Niccolò CASTIGLIONI (1932-1996)
Music for Piano:
Cangianti (1959) [10:56]
Tre Pezzi (1978) [18:16]
Come io passo l’estate (1983) [9:31]
Dulce Refrigerium (Sechs Geistliche Lieder) (1984) [9:28]
Sonatina (1984) [7:21]
HE (1990) [4:04]
Sarah Nicolls (piano)
rec. 13 June, 25 July 2004, Vestry Hall, London. DDD.
METIER MSV CD92089 [59:50]




Niccolò Castiglioni’s entire solo piano output is covered on this Metier release. Like the late-lamented Luciano Berio, he studied with Giorgio Federico Ghedini, and his influence is most keenly heard in the “icy, glittering sound-world” (from Michael Finnissy) that the music for the most part inhabits. There is a tendency towards the extremes of the instrument’s register, particularly the upper; repeated percussive effects as opposed to the sustaining of melody, though this does fleetingly occur as does a brusqueness that can dominate an equally playful imagination.

Sarah Nicolls’ formidable technique and reputation for interpreting highly complex contemporary works precedes her. She is more than equal to any challenge thrown at her here. No doubt her experience in playing Berio (she gave the UK premiere of his piano sonata) and Dallapiccola have paid some dividends in helping her get inside Castiglioni’s works, if only through the contrast of the composer’s styles and idioms.

Cangianti in many ways sets the pattern for Castiglioni’s later piano output, characterized as it is by bursts of notes in the treble register. These have an edgy, nervous quality about them. At around 2:15 the work plunges with ferocious venom into the bass register, against which again a treble part is sustained. At 5:09 there is the appearance of a possible melody trying to emerge, but this already has a disjointed quality. The silences that punctuate the stabs of sound also prove telling in structuring and clarifying the notated sections. These too heighten the contrast and extended exaggeration within the work as a whole. It ends with a string of pianissimo statements, almost collapsing in upon themselves.

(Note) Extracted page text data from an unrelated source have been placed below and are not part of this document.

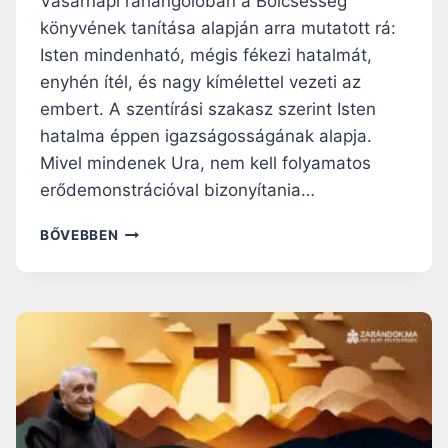
Vasárnapi ráhangolóban a Bölcsesség
G
könyvének tanítása alapján arra mutatott rá:
A
Isten mindenható, mégis fékezi hatalmát,
K
enyhén ítél, és nagy kímélettel vezeti az
Í
M
embert. A szentírási szakasz szerint Isten
É
hatalma éppen igazságosságának alapja.
L
Mivel mindenek Ura, nem kell folyamatos
E
T
erődemonstrációval bizonyítania…
É
B
A
BŐVEBBEN
E
K
N
I
É
V
S
A
K
L
Ö
Ó
N
B
Y
A
Ö
N
R
E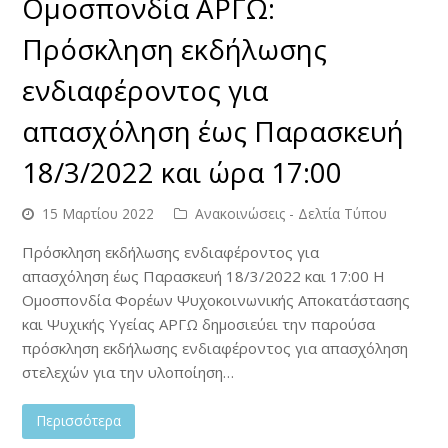
Ομοσπονδία ΑΡΓΩ:
Πρόσκληση εκδήλωσης
ενδιαφέροντος για
απασχόληση έως Παρασκευή
18/3/2022 και ώρα 17:00
15 Μαρτίου 2022
Ανακοινώσεις - Δελτία Τύπου
Πρόσκληση εκδήλωσης ενδιαφέροντος για
απασχόληση έως Παρασκευή 18/3/2022 και 17:00 Η
Ομοσπονδία Φορέων Ψυχοκοινωνικής Αποκατάστασης
και Ψυχικής Υγείας ΑΡΓΩ δημοσιεύει την παρούσα
πρόσκληση εκδήλωσης ενδιαφέροντος για απασχόληση
στελεχών για την υλοποίηση…
Περισσότερα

In her brief programme note, Nicolls states that she is drawn to the “childlike nature” of the music, and “would heartily recommend Come io passo l’estate for children as a fantastic set of varied, highly imaginative pieces.” Of all the works included here this is indeed the most obviously approachable and fun-filled – not least due to the relatively extended melodic lines that Castiglioni uses. As the title translates to ‘How I spent my summer’, the ten tracks are in effect a series of mini musical postcards. They reference forms such as the albumblatt perhaps, but never stoop to pastiche, though you might encounter the ghosts of Schoenberg or Satie. Nicolls expertly catches these aspects and plays it all unfussily, with a sense of wide-eyed wonder.

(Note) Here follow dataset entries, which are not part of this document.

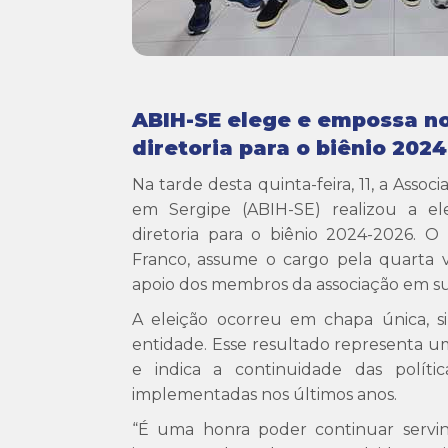
ABIH-SE elege e empossa n
diretoria para o biênio 202
Na tarde desta quinta-feira, 11, a Associ
em Sergipe (ABIH-SE) realizou a e
diretoria para o biênio 2024-2026. O 
Franco, assume o cargo pela quarta 
apoio dos membros da associação em su
A eleição ocorreu em chapa única, 
entidade. Esse resultado representa u
e indica a continuidade das polít
implementadas nos últimos anos.
“É uma honra poder continuar servi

Dulce Refrigerium (Sechs Geistliche Lieder) – Chilled Sweetness (Six Religious Songs) – is a set that possesses a sense of inner repose. The first movement (Humility) and the second (Earth) show subdued signs of Cangianti’s influence. Later movements include allusions to Beethoven or possibly Wagner: horn calls that are chord-based and of striking simplicity. Just as with the Sonatina there is a quiet yet growing insistence with repeated notes. Often it seems that this is as much at the will of the performer as the instruction of the composer.

The final work, HE, is marked ‘to be played as loud and as fast as possible’. Nicolls reports that this corresponds to qualities she heard in Castiglioni’s own playing. It displays again much of Cangianti’s flamboyance, although there is an even more brittle quality than before. Yet there is also a certain balance and poise that Nicolls brings out, indicating perhaps a distant reference to classical ideals not formally stated in the music. Above all Nicolls demonstrates fearlessness in delivering a full-on performance; precisely the quality of “playful intellectuality” that, as Michael Finnissy notes, is so central to Castiglioni’s output.

In the end, this disc’s appeal will depend more on your liking of Castiglioni’s works than Nicolls’ advocacy of them. I found them a touch hard going on repeated hearings, and preferred to take individual works in isolation. But this is only my opinion, and there will be many for whom Nicolls’ debut disc will prove a richly rewarding experience.